(Extracted page text data)
* * * *

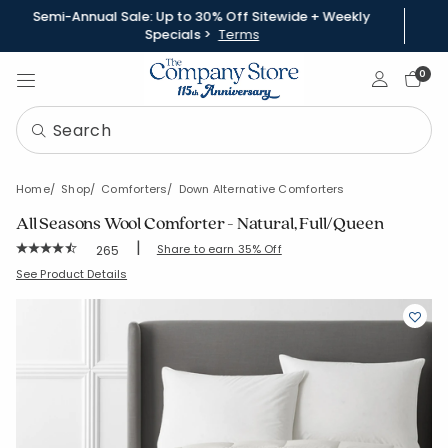
Semi-Annual Sale: Up to 30% Off Sitewide + Weekly
Specials >
Terms
Sign In
0
Home
Shop
Comforters
Down Alternative Comforters
All Seasons Wool Comforter - Natural, Full/Queen
|
Rating Count:
Share to earn 35% Off
265
Average Rating: 4.774 out of 5 stars
SKU:
11194-Q-NATURAL
See Product Details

* * * *

Problem statement: If a line in the records includes the string "Rating", copy it.

Task answer:
Rating Count:
Average Rating: 4.774 out of 5 stars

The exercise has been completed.